On the flip side, the analysis shows that agroforestry approach to palm oil cultivation — growing it in concert with cocoa, passion fruit, pepper, banana, cassava, acai and other species — can help diversify farmer income.

"We believe that a detailed consideration of the dependence on ecosystem services is fundamental to the business sector and society as a whole," said Luciana Villa Nova, sustainability manager at Natura, in a statement. "We see TEEB as an opportunity to foster discussion about a new economy that is greener, more inclusive and more accountable."

To make natural capital data more meaningful, companies such as Monsanto and Natura should pull these findings into traditional cost analysis systems to more closely examine other factors, such as yields for each method and where agroforestry methods might be scaled most effectively, Mattison said. That way, they will be able to determine the sweet spot where the environmental benefits are in harmony with other profit and loss considerations.
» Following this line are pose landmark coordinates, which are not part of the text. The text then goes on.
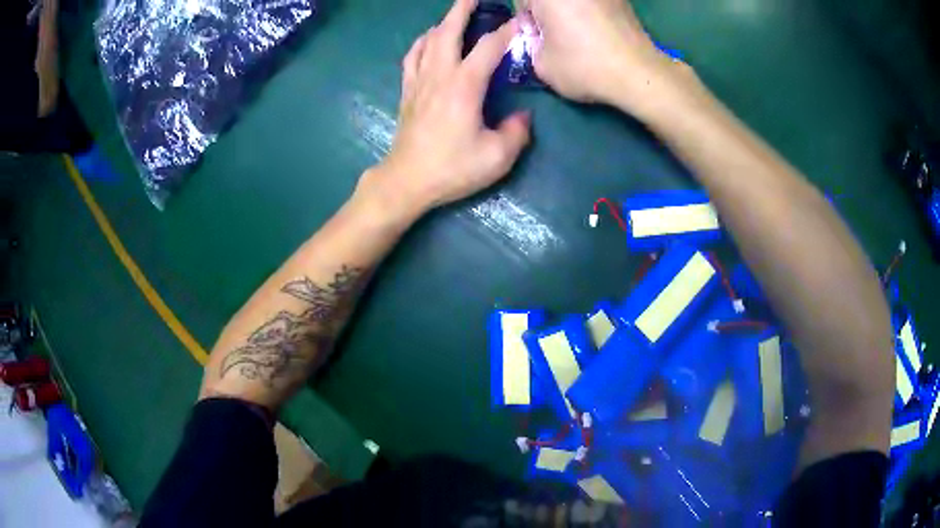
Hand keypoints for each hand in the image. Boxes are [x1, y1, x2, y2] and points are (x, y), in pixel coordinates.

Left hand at [364, 0, 531, 215]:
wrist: (407, 181)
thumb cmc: (452, 169)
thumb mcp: (497, 157)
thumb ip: (517, 132)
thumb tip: (523, 116)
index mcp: (464, 86)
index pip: (489, 47)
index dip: (508, 31)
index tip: (520, 22)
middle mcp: (440, 75)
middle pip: (449, 31)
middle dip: (462, 9)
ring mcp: (419, 81)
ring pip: (428, 40)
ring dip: (443, 23)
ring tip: (454, 15)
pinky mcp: (407, 92)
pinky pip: (412, 57)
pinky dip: (421, 42)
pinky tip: (427, 39)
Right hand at [526, 0, 674, 105]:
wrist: (637, 72)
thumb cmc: (584, 66)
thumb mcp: (542, 65)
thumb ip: (531, 45)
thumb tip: (539, 37)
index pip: (522, 2)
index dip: (526, 22)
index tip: (538, 39)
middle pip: (550, 1)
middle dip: (547, 14)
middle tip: (557, 37)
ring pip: (574, 3)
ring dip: (570, 13)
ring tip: (580, 36)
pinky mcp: (621, 0)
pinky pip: (595, 5)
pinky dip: (592, 14)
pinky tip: (599, 34)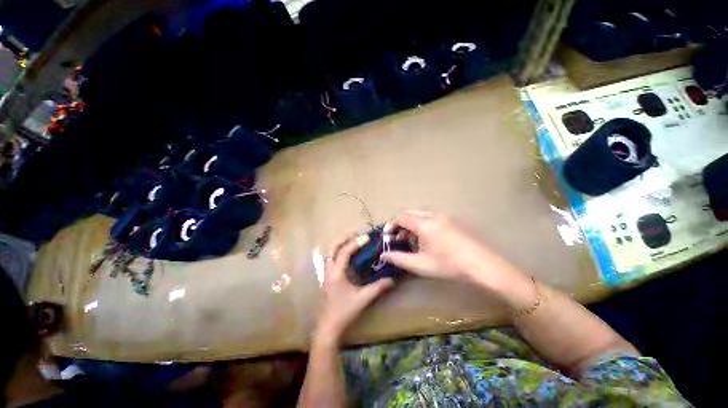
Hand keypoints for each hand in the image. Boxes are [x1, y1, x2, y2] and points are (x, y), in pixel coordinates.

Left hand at [316, 235, 393, 343]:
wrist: (328, 327)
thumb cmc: (344, 312)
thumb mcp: (362, 299)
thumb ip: (378, 288)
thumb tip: (392, 279)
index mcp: (337, 273)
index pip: (344, 252)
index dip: (355, 243)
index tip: (366, 237)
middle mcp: (329, 271)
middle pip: (332, 248)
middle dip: (343, 238)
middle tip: (355, 234)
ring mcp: (327, 274)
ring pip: (330, 253)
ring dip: (340, 244)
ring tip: (351, 240)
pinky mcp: (328, 278)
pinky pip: (331, 259)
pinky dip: (338, 252)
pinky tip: (347, 255)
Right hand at [382, 210, 524, 293]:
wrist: (483, 266)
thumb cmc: (449, 265)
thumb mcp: (421, 265)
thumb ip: (399, 259)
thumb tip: (384, 255)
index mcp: (424, 224)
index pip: (402, 218)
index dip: (392, 225)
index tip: (388, 236)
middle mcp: (433, 216)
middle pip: (411, 213)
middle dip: (402, 224)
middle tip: (399, 238)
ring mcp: (445, 217)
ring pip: (422, 215)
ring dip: (413, 224)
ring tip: (413, 240)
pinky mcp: (453, 221)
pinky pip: (432, 218)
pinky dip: (423, 224)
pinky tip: (428, 239)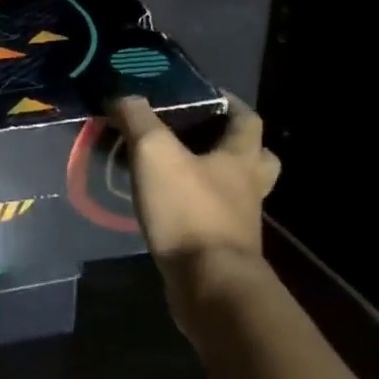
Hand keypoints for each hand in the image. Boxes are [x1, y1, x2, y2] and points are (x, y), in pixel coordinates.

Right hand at [110, 94, 280, 262]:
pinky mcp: (221, 249)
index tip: (206, 95)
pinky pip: (213, 219)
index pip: (247, 120)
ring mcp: (238, 222)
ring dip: (214, 179)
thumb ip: (138, 120)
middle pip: (256, 158)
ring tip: (178, 171)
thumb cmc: (188, 210)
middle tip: (202, 137)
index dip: (230, 103)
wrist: (208, 284)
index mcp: (241, 158)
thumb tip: (122, 95)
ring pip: (235, 191)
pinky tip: (168, 207)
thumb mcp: (155, 154)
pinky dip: (195, 209)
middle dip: (234, 145)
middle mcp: (248, 188)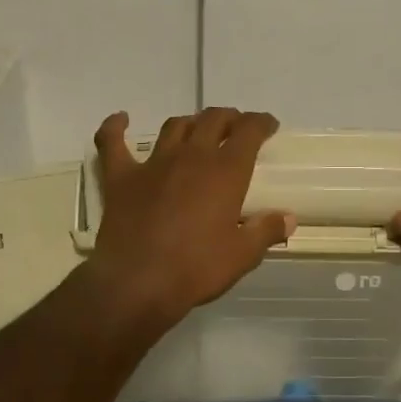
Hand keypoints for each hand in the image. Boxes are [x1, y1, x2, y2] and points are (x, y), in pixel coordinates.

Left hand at [88, 108, 294, 332]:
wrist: (138, 283)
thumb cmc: (196, 268)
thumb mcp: (242, 255)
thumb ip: (266, 231)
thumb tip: (288, 218)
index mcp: (225, 171)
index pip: (249, 131)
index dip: (261, 122)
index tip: (268, 126)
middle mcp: (191, 156)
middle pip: (212, 120)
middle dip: (229, 118)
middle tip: (236, 129)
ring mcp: (153, 164)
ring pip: (174, 127)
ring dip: (190, 123)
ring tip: (197, 130)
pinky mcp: (120, 178)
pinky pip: (112, 143)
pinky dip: (115, 127)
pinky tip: (121, 120)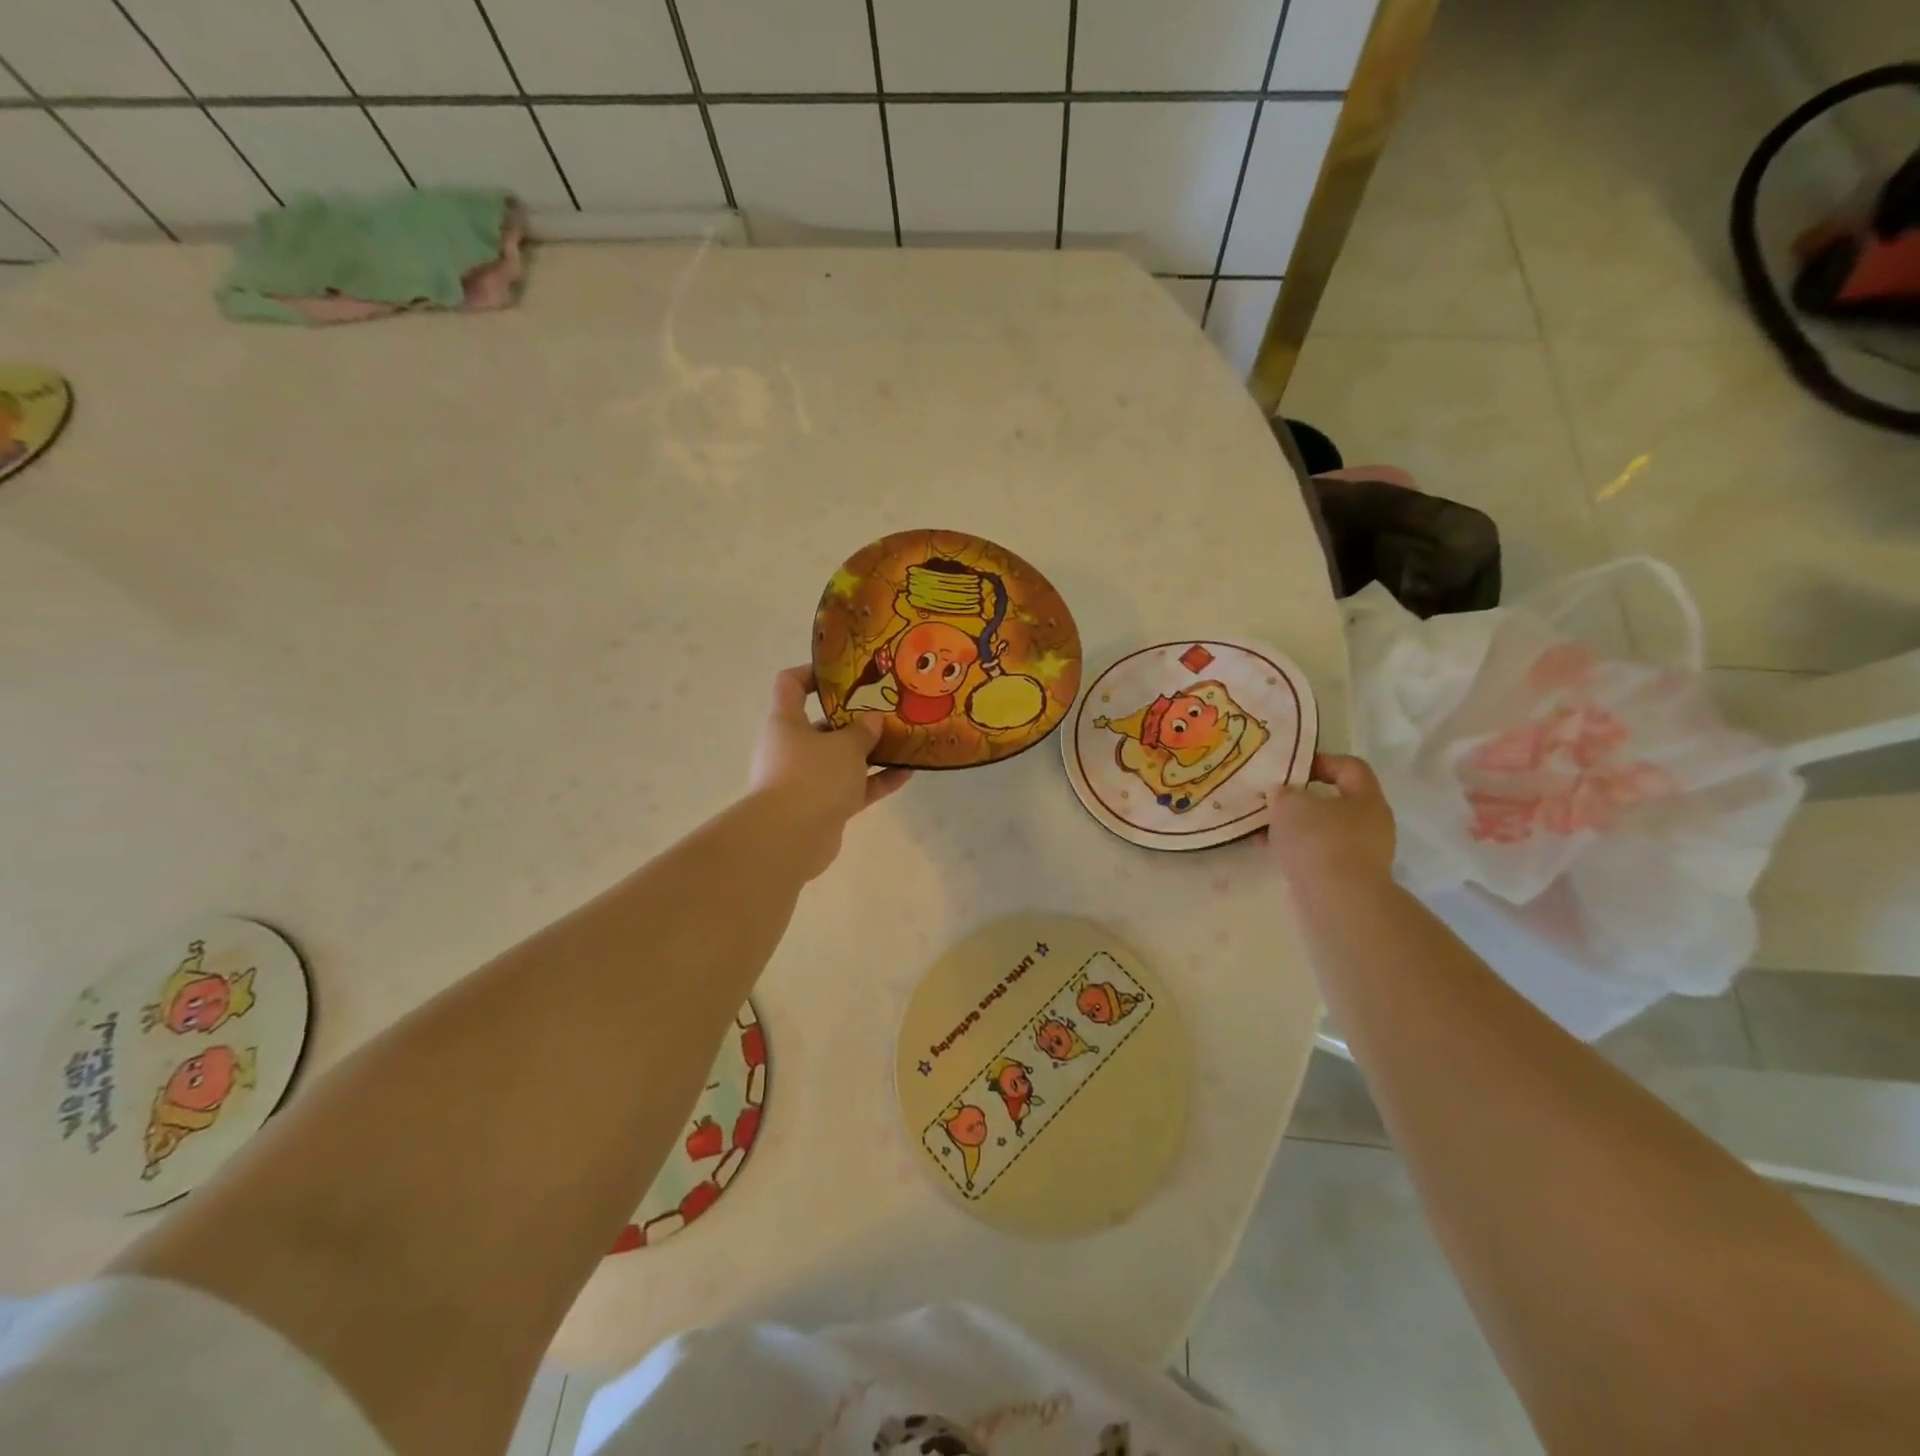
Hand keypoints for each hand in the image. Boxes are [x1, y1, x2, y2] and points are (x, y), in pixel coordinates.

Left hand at [750, 666, 911, 877]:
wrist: (790, 839)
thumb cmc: (812, 776)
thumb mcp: (845, 745)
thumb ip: (862, 730)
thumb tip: (872, 719)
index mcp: (786, 722)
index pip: (790, 684)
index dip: (814, 673)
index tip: (845, 672)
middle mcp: (791, 748)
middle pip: (822, 725)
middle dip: (854, 719)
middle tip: (886, 710)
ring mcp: (806, 780)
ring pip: (841, 760)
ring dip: (870, 753)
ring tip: (903, 741)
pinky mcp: (822, 807)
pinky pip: (852, 788)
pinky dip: (875, 782)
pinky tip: (906, 775)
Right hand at [1264, 753, 1395, 892]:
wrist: (1337, 901)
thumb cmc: (1319, 840)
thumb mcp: (1291, 803)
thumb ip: (1284, 792)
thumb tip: (1283, 795)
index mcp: (1367, 799)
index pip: (1350, 767)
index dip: (1321, 761)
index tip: (1290, 767)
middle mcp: (1371, 825)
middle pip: (1335, 801)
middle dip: (1301, 799)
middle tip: (1272, 798)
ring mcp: (1360, 855)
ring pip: (1322, 830)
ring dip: (1294, 827)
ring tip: (1262, 825)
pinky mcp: (1344, 879)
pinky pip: (1316, 855)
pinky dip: (1294, 850)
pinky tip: (1267, 849)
Trucost notes in its comments about the analysis:

Companies that use environmental valuation alongside traditional financial accounting can understand and reduce their exposure to these risks. Companies can also use valuation to better communicate the environmental and social benefits of voluntary corporate responsibility programmes to enhance the reputations of their brands.

The good news is that the value of natural capital is weighing much more heavily on the minds of sustainability executives. How to develop practical and realistic ways of included this concept within traditional accounting methods or risk analyses is a much harder challenge, but early pioneers have begun to share their experiences and results with others through the new Natural Capital Business Hub.